What’s the oddest thing about Sex and the City 2, perhaps, is its commitment to hammering home the deleterious effects of female aging—both biological and psychological. Kristin Davis’s Charlotte, for instance, suffers a near-breakdown when her daughter smears jam on her dress and develops a paranoid obsession with her nanny’s breasts. This hasn’t suddenly come to seem rational and sane since May, nor has Kim Cattrall’s Samantha’s announcement that she smears yams on her vagina grown more charming. With time to settle, Sex and the City 2 looks all the more like the work of someone who misunderstands women—at least enough to turn four characters who used to have some measure of nuance into shallow, unlikable clowns.

 

SARAH JESSICA PARKER IN SEX AND THE CITY 2. FILM STILL COURTESY OF WARNER BROS.

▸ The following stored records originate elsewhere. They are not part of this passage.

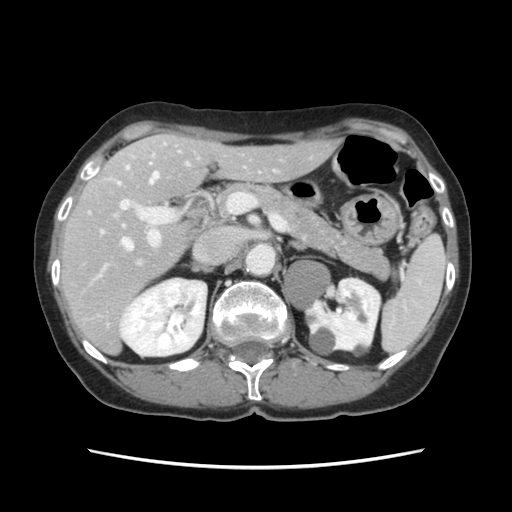
Contrast-enhanced abdominal CT, one axial slice; position 72 of 120 along the scan axis; intravenous contrast given; soft-tissue window (W 400 / L 40 HU); 512 × 512 image matrix, field of view 330 × 330 mm. From the clinical record (not read from this slice): patient: female, age 48 years at operation; diagnosis: colorectal cancer liver metastases, imaged before liver resection; multiple liver metastases: no; largest metastasis: 2.5 cm.
Annotated regions visible in this slice (expert manual segmentation):
- hepatic veins: bounding box <101,155,158,250> (left, top, right, bottom; pixels)
- liver: <61,135,337,352>
- planned liver remnant (the part of the liver to remain after resection): <89,135,337,280>
- portal vein (with intrahepatic branches): <115,144,232,264>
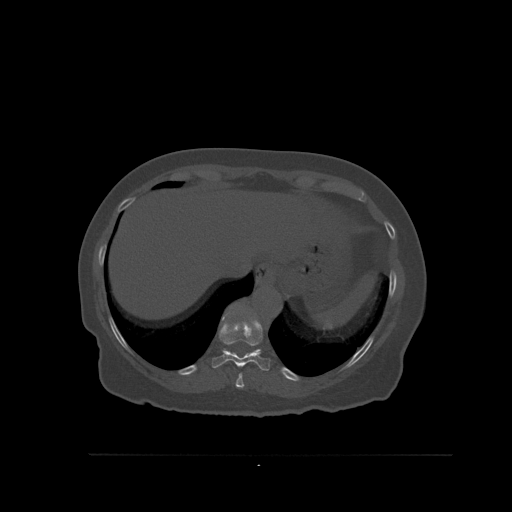
CT including the spine, one axial slice. Slice 319 of 527 in the series (ordered by position). Bone window (W 1800 / L 400 HU). 1.5 mm slice thickness. 512 × 512 image matrix, field of view 470 × 470 mm. Female patient, age 73 years. From the clinical record (not read from this slice): primary cancer: breast; vertebrae with lytic lesions (as recorded): L2.
Annotated regions visible in this slice (semi-automatically segmented with operator editing):
- T10 vertebra: bounding box <211,318,271,371> (left, top, right, bottom; pixels)
- T11 vertebra: <225,303,261,350>
- T9 vertebra: <235,373,244,389>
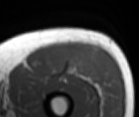
MRI of an extremity soft-tissue mass, one axial slice; position 40 of 86 along the scan axis; MR volume resampled by the dataset authors to the PET/CT grid (not the native acquisition matrix); 3.27 mm slice thickness; 139 × 117 image matrix, field of view 136 × 114 mm. Male patient. From the clinical record (not read from this slice): histological type: extraskeletal osteosarcoma; grade: high; site of the primary tumour: right thigh.
Annotated regions visible in this slice (expert contour drawn on MRI and transferred to this co-registered scan by the dataset authors):
- gross tumour volume (mass): bounding box [x1, y1, x2, y2] px = [61, 46, 89, 76]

Von Trier has tense relations with women, and men too, which we knew before Antichristno one has forgotten the treatment Emily Watson’s character receives in Breaking the Waves, or Björk’s in Dancer in the Dark, or Nicole Kidman’s in Dogville—but this film has its moments of grandeur. Perhaps upon its release, its shots of the central couple’s grimy farm or of hyper-explicit sex seemed unnecessary, but, viewed in conjunction with the fake grandeur of the Disneyland souk and Cattrall’s shrieking, what’s good seems much better.

In one of Antichrist‘s early scenes, a toothbrush falls from a shelf and ripples the flesh of Gainsbourg’s arm. It’s realer than any sex I’d seen on film in recent memory. This alone justifies Antichrist—it’s honest about at least our bodies. I didn’t mind, though, leaving the final 20 minutes, with its ravages, as a bonus feature to be watched some day in the future.